Requirement: Please update the venous biomarker text from "The potential importance" to "to be identified.", replacing "drug treatments" with "medical therapies".

Given text:
The potential importance to patients and the public is threefold. Firstly, biomarker profiles will be obtained in each of the 3 states to increase understanding in the cellular mechanisms of damage and recovery. In this way "bad" and "good" biomarkers can be identified. Secondly, drug treatments may develop from this research to adjust biomarkers towards a favourable profile. Thirdly, the success of treating CVI with surgery, venous intervention or compression can be monitored. Whilst it is known that relief of gravitational stress is the treatment for all forms of CVI, the mechanisms of repair and its discrimination from damage have yet to be identified.
Full description
It is well known that graduated elastic compression stockings (GECs) provide a favourable environment by off-setting the damaging effects of dependency, reducing leg oedema, preventing leg ulceration and in symptom relief. On a haemodynamic level, their mechanism of action in augmenting the venous return has been quantified. However, on a molecular level, their action in modulating local endogenous biomarkers towards a favourable profile is poorly understood. This requires further investigation.
Our hypothesis is that there are two types of biomarkers: (i) damaging inflammatory biomarkers which are increased after prolonged gravitational dependency, (i) healing reparative biomarkers which are increased after prolonged elevation recovery. Local venous blood samples draining the area of investigation may be more representative of loco-regional processes than systemic blood samples from the arm.

Provided records:

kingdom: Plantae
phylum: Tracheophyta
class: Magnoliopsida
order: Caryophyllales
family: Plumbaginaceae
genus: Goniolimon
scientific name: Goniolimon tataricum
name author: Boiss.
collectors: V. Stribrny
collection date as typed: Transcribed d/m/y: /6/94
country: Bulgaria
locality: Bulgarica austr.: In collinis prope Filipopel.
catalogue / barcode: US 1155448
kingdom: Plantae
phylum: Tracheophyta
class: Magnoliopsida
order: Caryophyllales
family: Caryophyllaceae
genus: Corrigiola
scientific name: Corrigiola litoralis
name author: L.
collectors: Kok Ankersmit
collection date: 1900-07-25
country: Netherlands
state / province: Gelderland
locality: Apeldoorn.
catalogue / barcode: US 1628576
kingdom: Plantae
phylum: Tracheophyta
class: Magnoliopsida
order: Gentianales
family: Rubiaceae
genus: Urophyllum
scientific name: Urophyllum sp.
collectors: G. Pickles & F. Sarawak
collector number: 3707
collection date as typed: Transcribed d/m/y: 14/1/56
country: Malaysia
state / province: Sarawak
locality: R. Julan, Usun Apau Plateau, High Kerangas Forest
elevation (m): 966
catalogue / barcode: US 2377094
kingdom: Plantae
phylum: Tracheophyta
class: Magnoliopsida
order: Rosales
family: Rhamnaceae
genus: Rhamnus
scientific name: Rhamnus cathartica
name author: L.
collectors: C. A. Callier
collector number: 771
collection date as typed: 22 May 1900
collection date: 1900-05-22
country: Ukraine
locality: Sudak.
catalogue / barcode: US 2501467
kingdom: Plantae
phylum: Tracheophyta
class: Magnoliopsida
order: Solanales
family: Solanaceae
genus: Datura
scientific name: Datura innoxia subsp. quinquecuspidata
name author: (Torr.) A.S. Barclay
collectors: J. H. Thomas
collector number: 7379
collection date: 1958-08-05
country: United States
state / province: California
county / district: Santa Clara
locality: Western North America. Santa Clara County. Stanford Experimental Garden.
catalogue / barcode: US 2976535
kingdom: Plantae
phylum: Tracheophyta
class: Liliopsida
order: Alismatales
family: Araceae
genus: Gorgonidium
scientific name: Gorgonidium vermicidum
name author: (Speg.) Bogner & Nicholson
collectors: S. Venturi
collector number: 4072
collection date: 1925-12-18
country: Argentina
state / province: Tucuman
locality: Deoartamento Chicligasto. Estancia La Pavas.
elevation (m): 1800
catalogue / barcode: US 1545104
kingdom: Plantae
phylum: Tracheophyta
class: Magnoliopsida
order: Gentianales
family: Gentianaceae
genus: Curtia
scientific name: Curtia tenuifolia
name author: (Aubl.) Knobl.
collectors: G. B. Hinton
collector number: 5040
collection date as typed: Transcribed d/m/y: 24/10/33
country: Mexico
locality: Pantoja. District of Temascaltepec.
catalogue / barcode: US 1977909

Response:
The potential importance to patients and the public is threefold. Firstly, biomarker profiles will be obtained in each of the 3 states to increase understanding in the cellular mechanisms of damage and recovery. In this way "bad" and "good" biomarkers can be identified. Secondly, medical therapies may develop from this research to adjust biomarkers towards a favourable profile. Thirdly, the success of treating CVI with surgery, venous intervention or compression can be monitored. Whilst it is known that relief of gravitational stress is the treatment for all forms of CVI, the mechanisms of repair and its discrimination from damage have yet to be identified.